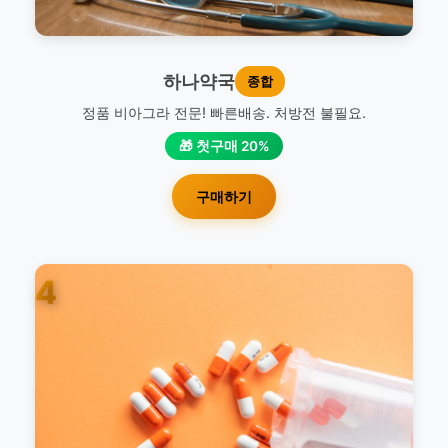
하나약국
종합
정품 비아그라 전문! 빠른배송. 처방전 불필요.
🎁 첫구매 20%
구매하기
4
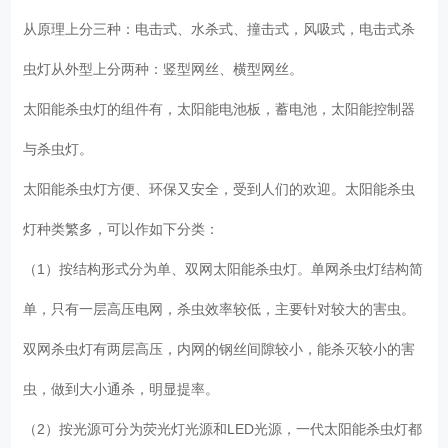
从原理上分三种：电击式、水杀式、撞击式，风吸式，电击式杀
虫灯从外型上分两种：竖型网丝、横型网丝。
太阳能杀虫灯的组件有，太阳能电池板，蓄电池，太阳能控制器
与杀虫灯。
太阳能杀虫灯方便、环保又安全，受到人们的欢迎。太阳能杀虫
灯种类繁多，可以作如下分类：
（1）按结构形式分为单、双网太阳能杀虫灯。单网杀虫灯结构简
单，只有一层高压电网，杀虫效率较低，主要针对较大的害虫。
双网杀虫灯有两层高压，内网的钢丝间隙较小，能杀灭较小的害
虫，做到大小通杀，明显提率。
（2）按光源可分为荧光灯光源和LED光源，一代太阳能杀虫灯都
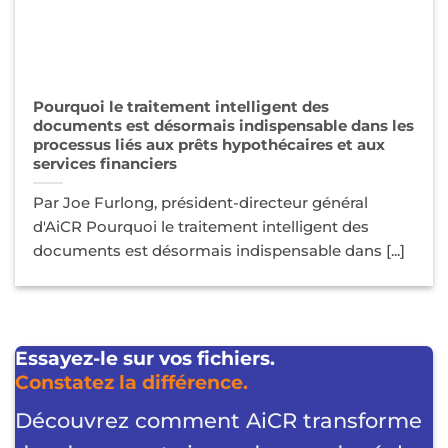
Pourquoi le traitement intelligent des
documents est désormais indispensable dans les
processus liés aux prêts hypothécaires et aux
services financiers
Par Joe Furlong, président-directeur général
d'AiCR Pourquoi le traitement intelligent des
documents est désormais indispensable dans [...]
Essayez-le sur vos fichiers.
Constatez la différence.
Découvrez comment AiCR transforme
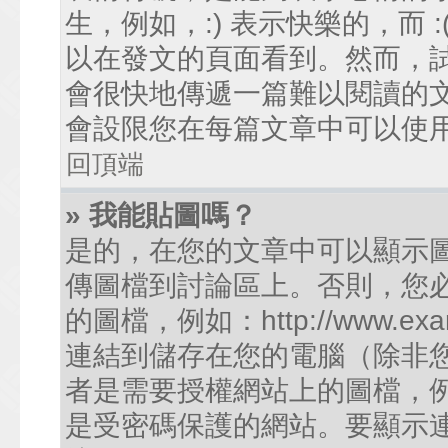
生，例如，:) 表示快樂的，而
以在發文的頁面看到。然而，
會很快地傳遞一篇難以閱讀的
會設限您在每篇文章中可以使
回頂端
» 我能貼圖嗎？
是的，在您的文章中可以顯示
傳圖檔到討論區上。否則，您
的圖檔，例如：http://www.examp
連結到儲存在您的電腦（除非
者是需要授權網站上的圖檔，例如您的
是受密碼保護的網站。要顯示連結的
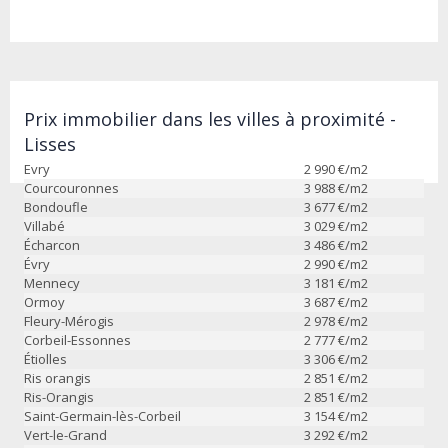
Prix immobilier dans les villes à proximité -
Lisses
Evry
2 990
€/m2
Courcouronnes
3 988
€/m2
Bondoufle
3 677
€/m2
Villabé
3 029
€/m2
Écharcon
3 486
€/m2
Évry
2 990
€/m2
Mennecy
3 181
€/m2
Ormoy
3 687
€/m2
Fleury-Mérogis
2 978
€/m2
Corbeil-Essonnes
2 777
€/m2
Étiolles
3 306
€/m2
Ris orangis
2 851
€/m2
Ris-Orangis
2 851
€/m2
Saint-Germain-lès-Corbeil
3 154
€/m2
Vert-le-Grand
3 292
€/m2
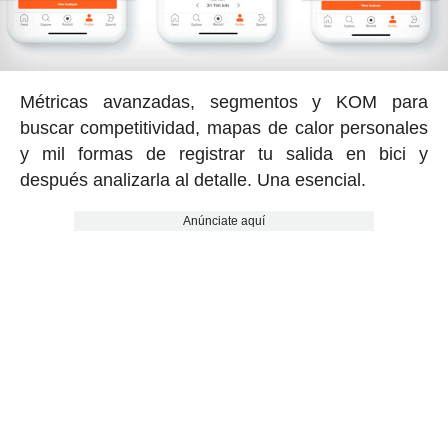
Métricas avanzadas, segmentos y KOM para
buscar competitividad, mapas de calor personales
y mil formas de registrar tu salida en bici y
después analizarla al detalle. Una esencial.
Anúnciate aquí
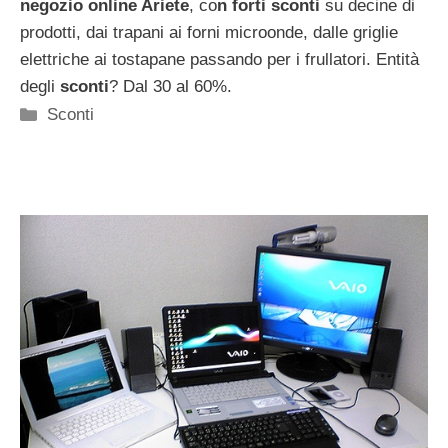
negozio online Ariete
, co
n forti sconti
su decine di
prodotti, dai trapani ai forni microonde, dalle griglie
elettriche ai tostapane passando per i frullatori. Entità
degli
sconti
? Dal 30 al 60%.
Categorie
Sconti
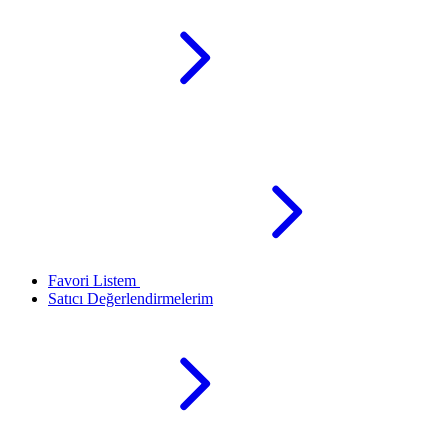
Favori Listem
Satıcı Değerlendirmelerim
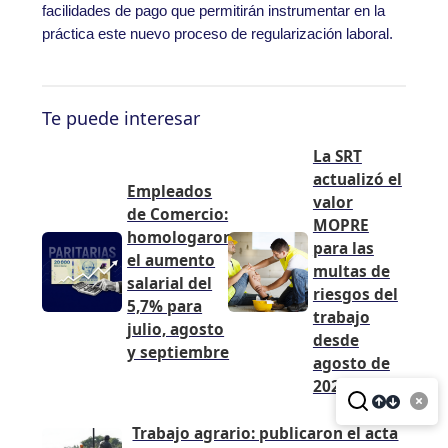
facilidades de pago que permitirán instrumentar en la
práctica este nuevo proceso de regularización laboral.
Te puede interesar
La SRT
actualizó el
Empleados
valor
de Comercio:
MOPRE
homologaron
para las
el aumento
multas de
salarial del
riesgos del
5,7% para
trabajo
julio, agosto
desde
y septiembre
agosto de
2026
Trabajo agrario: publicaron el acta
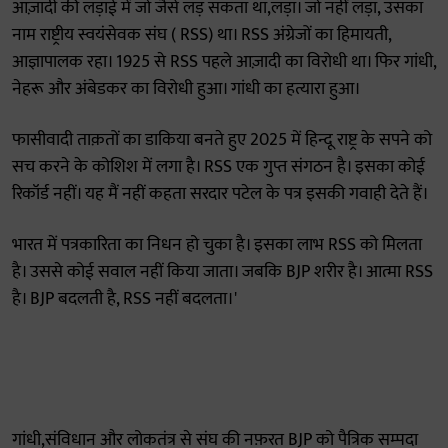
आज़ादी की लड़ाई में जो जैसे लड़ सकता था,लड़ा। जो नहीं लड़ा, उसका
नाम राष्ट्रीय स्वयंसेवक संघ ( RSS) था। RSS अंग्रेजों का हिमायती,
आज्ञापालक रहा। 1925 से RSS पहले आज़ादी का विरोधी था। फिर गांधी,
नेहरू और अंबेडकर का विरोधी हुआ। गांधी का हत्यारा हुआ।
फासीवादी ताक़तों का डाकिया बनते हुए 2025 में हिन्दू राष्ट्र के सपने को
सच करने के कोशिश में लगा है। RSS एक गुप्त संगठन है। इसका कोई
रिकॉर्ड नहीं। यह मैं नहीं कहता सरदार पटेल के पत्र इसकी गवाही देते हैं।
भारत में पत्रकारिता का निधन हो चुका है। इसका लाभ RSS को मिलता
है। उससे कोई सवाल नहीं किया जाता। जबकि BJP शरीर है। आत्मा RSS
है। BJP बदलती है, RSS नहीं बदलता।'
गांधी,संविधान और लोकतंत्र से संघ की नफ़रत BJP को पैत्रिक सम्पदा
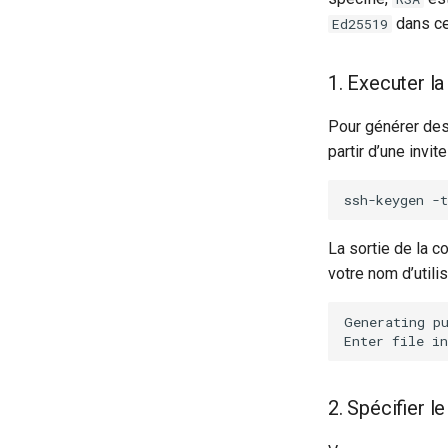
dans ce
Ed25519
1. Executer 
Pour générer des 
partir d’une invit
ssh-keygen
-t
La sortie de la c
votre nom d’utilis
2. Spécifier l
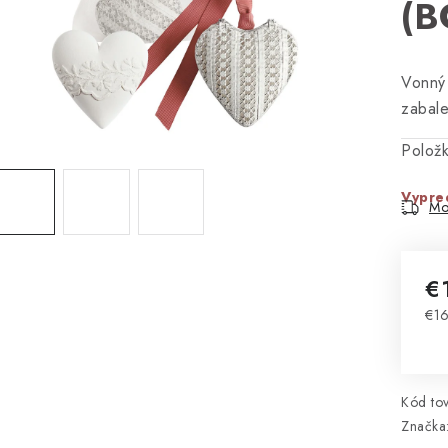
(B
Vonný 
zabal
Polož
Vypre
Mo
€
€16
Jed
Kód tov
Značka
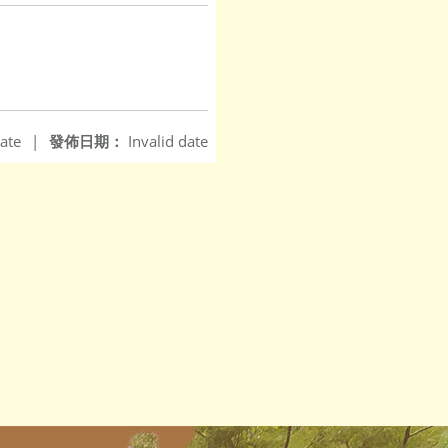
ate
|
發佈日期：
Invalid date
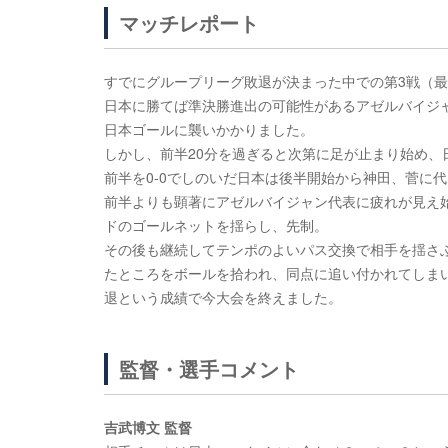
マッチレポート
すでにグループリーグ敗退が決まった中での第3戦（最
日本に勝てば準決勝進出の可能性があるアゼルバイジ
日本ゴールに襲いかかりました。
しかし、前半20分を過ぎると次第に足が止まり始め、
前半を0-0でしのいだ日本は後半開始から神田、菅に
前半よりも顕著にアゼルバイジャン代表に疲れが見え
ドのゴールネットを揺らし、先制。
その後も継続してテンポのよいパス交換で相手を揺さ
たところをボールを拾われ、同点に追い付かれてしまい
退という成績で今大会を終えました。
監督・選手コメント
吉武博文 監督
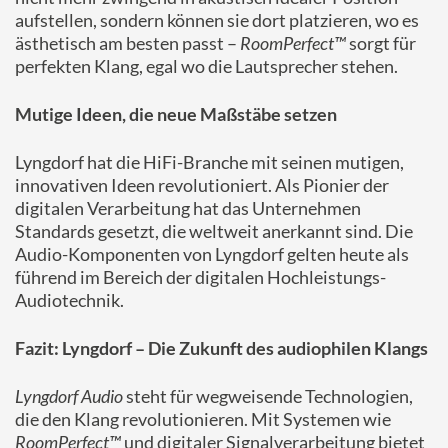
aufstellen, sondern können sie dort platzieren, wo es
ästhetisch am besten passt –
RoomPerfect™
sorgt für
perfekten Klang, egal wo die Lautsprecher stehen.
Mutige Ideen, die neue Maßstäbe setzen
Lyngdorf hat die HiFi-Branche mit seinen mutigen,
innovativen Ideen revolutioniert. Als Pionier der
digitalen Verarbeitung hat das Unternehmen
Standards gesetzt, die weltweit anerkannt sind. Die
Audio-Komponenten von Lyngdorf gelten heute als
führend im Bereich der digitalen Hochleistungs-
Audiotechnik.
Fazit: Lyngdorf – Die Zukunft des audiophilen Klangs
Lyngdorf Audio
steht für wegweisende Technologien,
die den Klang revolutionieren. Mit Systemen wie
RoomPerfect™
und digitaler Signalverarbeitung bietet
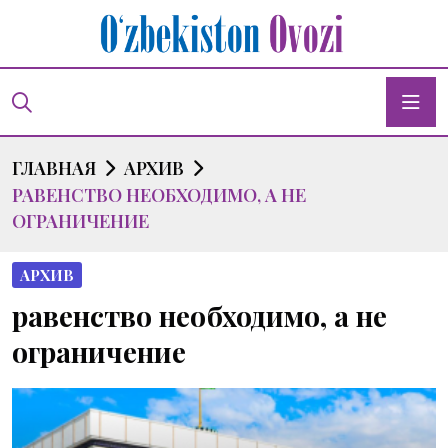
ГЛАВНАЯ
АРХИВ
РАВЕНСТВО НЕОБХОДИМО, А НЕ
ОГРАНИЧЕНИЕ
АРХИВ
равенство необходимо, а не
ограничение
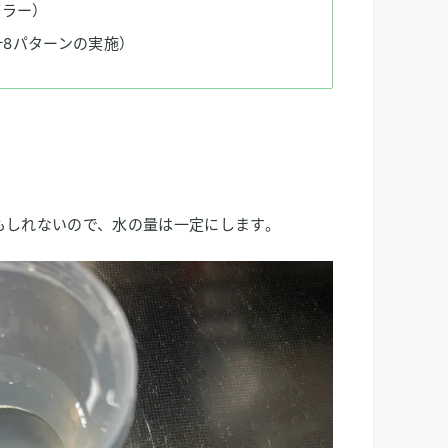
ブラー）
計8パターンの実施）
もしれないので、水の量は一定にします。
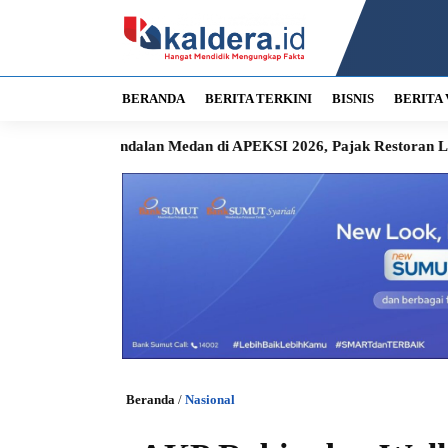
BERANDA
BERITA TERKINI
BISNIS
BERITA 
alan Medan di APEKSI 2026, Pajak Restoran Langsung Masuk Ka
Beranda
/
Nasional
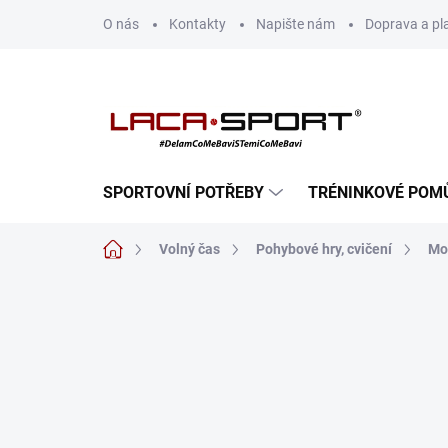
Přejít
O nás
Kontakty
Napište nám
Doprava a pl
na
obsah
SPORTOVNÍ POTŘEBY
TRÉNINKOVÉ POM
Domů
Volný čas
Pohybové hry, cvičení
Mo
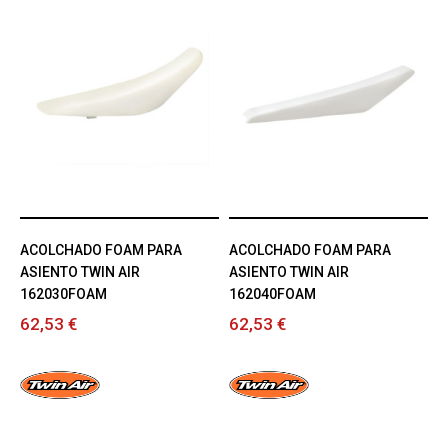
ACOLCHADO FOAM PARA
ACOLCHADO FOAM PARA
ASIENTO TWIN AIR
ASIENTO TWIN AIR
162030FOAM
162040FOAM
62,53 €
62,53 €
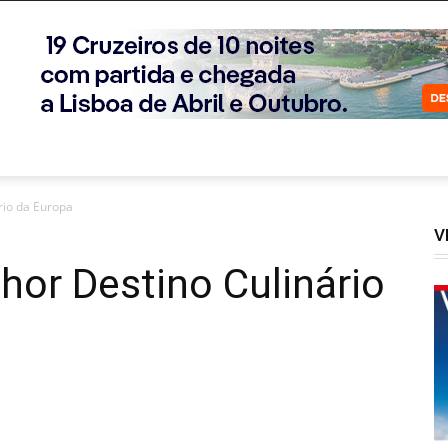
rio da Europa
V
lhor Destino Culinário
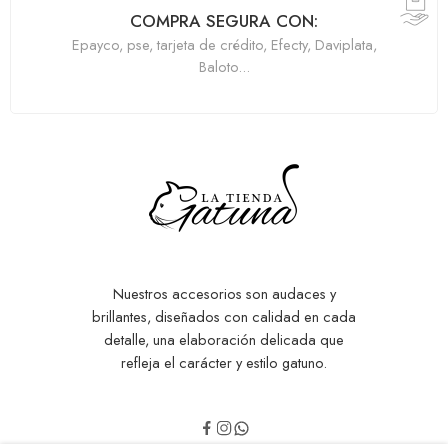
COMPRA SEGURA CON:
Epayco, pse, tarjeta de crédito, Efecty, Daviplata,
Baloto...
Nuestros accesorios son audaces y
brillantes, diseñados con calidad en cada
detalle, una elaboración delicada que
refleja el carácter y estilo gatuno.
= = = = =
- **WHAT NEEDS TO BE DONE**: Reproduce the text verbatim, starting at the line containing "rio da Europa" and ending at the end of the records. Omit the pictures.

- **TASK SOLUTION**:
rio da Europa
V
lhor Destino Culinário
COMPRA SEGURA CON:
Epayco, pse, tarjeta de crédito, Efecty, Daviplata,
Baloto...
Nuestros accesorios son audaces y
brillantes, diseñados con calidad en cada
detalle, una elaboración delicada que
refleja el carácter y estilo gatuno.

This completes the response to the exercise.